Packages: text.regular_expressions
"""
"""
> I have been using
>
> regsub.splitx('AbbbC', r'\([a-z]\)\1*')
>
> to split something like 'AbbbC' into ['A', 'bbb', 'C'].
>
> How do I translate it into re.split()?
With great difficulty <wink>. Interesting problem!
> I tried
>
> re.split(r'([a-z])+', 'AbbbC') -> ['A', 'b', 'C']
> re.split(r'(([a-z])+)', 'AbbbC') -> ['A', 'bbb', 'b', 'C']
> re.split(r'([a-z])\1*', 'AbbbC') -> ['A', 'b', 'C']
Those are all functioning as documented. Could be the closest
straightforward way you can get is a working <wink> variant of the first
two:
"""
import re
print re.split(r'([a-z]+)', 'AbbbC') # ['A', 'bbb', 'C']
"""
> re.split(r'(([a-z])\1*)', 'AbbbC') -> it hangs
Note that \1 is *inside* group #1: this is an illegal regexp. The regexp
compiler should have caught that & complained instead of hanging. It's
not unique to split; the simpler
print re.match(r'((a)\1*)', 'aaa')
also hangs, and the simpler-still
print re.match(r'(a\1*)', 'aaa')
at least yields an internal runtime error:
pcre.error: ('Regex execution error', -2)
Rewriting as a legal regexp doesn't solve the original problem, though:
re.split(r'(([a-z])\2*)', 'AbbbC') -> ['A', 'bbb', 'b', 'C']
What you would *like* to do now is suppress the output from group #2, by
making it a non-capturing group, e.g.:
r'((?:[a-z])\2*)'
But making it non-capturing also prevents a subsequent back-reference from
getting at it, so that doesn't work either.
Three workarounds:
1) Post-process the results to weed out the group #2 output:
results = re.split(r"(([a-z])\2*)", string)

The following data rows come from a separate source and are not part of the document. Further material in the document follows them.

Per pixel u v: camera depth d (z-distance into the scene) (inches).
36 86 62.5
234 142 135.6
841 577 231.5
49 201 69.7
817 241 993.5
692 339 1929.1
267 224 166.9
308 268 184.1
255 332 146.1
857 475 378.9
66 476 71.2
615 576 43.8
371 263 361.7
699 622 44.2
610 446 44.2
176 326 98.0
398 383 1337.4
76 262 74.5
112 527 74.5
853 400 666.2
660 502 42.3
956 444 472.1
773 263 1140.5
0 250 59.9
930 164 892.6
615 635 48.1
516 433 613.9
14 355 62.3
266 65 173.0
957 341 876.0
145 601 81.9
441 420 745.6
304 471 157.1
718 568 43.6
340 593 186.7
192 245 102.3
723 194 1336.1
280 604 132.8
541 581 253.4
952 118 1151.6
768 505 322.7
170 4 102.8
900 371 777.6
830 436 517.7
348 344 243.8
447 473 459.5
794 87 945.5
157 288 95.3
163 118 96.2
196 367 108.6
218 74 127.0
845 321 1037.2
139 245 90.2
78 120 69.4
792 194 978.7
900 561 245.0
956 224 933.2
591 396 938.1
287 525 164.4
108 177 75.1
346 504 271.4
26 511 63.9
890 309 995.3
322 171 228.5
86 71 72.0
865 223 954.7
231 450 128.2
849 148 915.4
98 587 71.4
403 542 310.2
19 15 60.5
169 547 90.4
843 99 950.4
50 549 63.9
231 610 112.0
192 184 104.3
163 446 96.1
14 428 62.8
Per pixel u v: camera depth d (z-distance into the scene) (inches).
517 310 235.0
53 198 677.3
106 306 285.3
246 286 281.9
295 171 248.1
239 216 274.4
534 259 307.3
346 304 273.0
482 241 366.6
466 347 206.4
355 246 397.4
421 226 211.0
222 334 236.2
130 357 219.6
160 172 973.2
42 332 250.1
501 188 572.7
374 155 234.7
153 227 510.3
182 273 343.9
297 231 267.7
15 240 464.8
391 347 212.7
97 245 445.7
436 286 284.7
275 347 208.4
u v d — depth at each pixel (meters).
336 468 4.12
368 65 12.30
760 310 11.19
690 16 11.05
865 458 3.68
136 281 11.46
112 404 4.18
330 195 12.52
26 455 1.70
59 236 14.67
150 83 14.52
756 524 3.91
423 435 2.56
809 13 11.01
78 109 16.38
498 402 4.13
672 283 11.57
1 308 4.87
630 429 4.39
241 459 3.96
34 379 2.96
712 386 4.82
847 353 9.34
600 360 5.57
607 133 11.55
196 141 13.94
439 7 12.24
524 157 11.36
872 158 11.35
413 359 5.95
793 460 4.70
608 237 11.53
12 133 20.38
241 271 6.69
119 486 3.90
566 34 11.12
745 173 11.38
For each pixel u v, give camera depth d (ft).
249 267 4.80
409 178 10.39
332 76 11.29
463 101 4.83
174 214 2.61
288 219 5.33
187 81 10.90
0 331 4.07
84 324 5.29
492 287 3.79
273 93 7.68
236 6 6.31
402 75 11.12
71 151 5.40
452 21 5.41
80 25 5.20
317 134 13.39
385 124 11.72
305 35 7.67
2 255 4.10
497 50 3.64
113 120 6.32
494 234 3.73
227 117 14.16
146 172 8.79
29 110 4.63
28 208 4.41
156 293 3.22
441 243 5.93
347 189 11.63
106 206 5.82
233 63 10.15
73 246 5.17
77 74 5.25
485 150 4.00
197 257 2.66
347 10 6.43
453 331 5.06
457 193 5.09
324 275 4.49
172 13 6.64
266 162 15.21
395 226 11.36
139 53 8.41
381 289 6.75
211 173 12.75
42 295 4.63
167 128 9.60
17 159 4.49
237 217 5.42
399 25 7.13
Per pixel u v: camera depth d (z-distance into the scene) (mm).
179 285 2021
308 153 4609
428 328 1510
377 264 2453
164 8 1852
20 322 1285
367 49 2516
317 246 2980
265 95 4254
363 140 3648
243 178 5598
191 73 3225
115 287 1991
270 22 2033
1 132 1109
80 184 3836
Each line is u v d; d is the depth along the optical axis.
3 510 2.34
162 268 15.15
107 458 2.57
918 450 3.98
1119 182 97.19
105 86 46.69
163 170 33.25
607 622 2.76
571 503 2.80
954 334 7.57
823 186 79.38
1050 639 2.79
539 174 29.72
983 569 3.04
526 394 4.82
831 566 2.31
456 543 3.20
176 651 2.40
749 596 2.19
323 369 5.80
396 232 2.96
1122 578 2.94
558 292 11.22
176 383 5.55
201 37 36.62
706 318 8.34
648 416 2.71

# remove every third result
bad_indices = range(2, len(results), 3)
bad_indices.reverse()
for i in bad_indices:
del results[i]
2) Get the source for RegexObject.split (from lib/re.py), and modify it to
your liking (it's just a Python loop that calls search repeatedly and
appends partial results to a list as it goes along).
3) Use brute force to avoid backreferences:
# build (a+|b+|...|z+)
import string
pat = string.join(string.lowercase, "+|")
pat = "(" + pat + "+)"
print re.split(pat, 'AbbbC')
regularly y'rs - tim
"""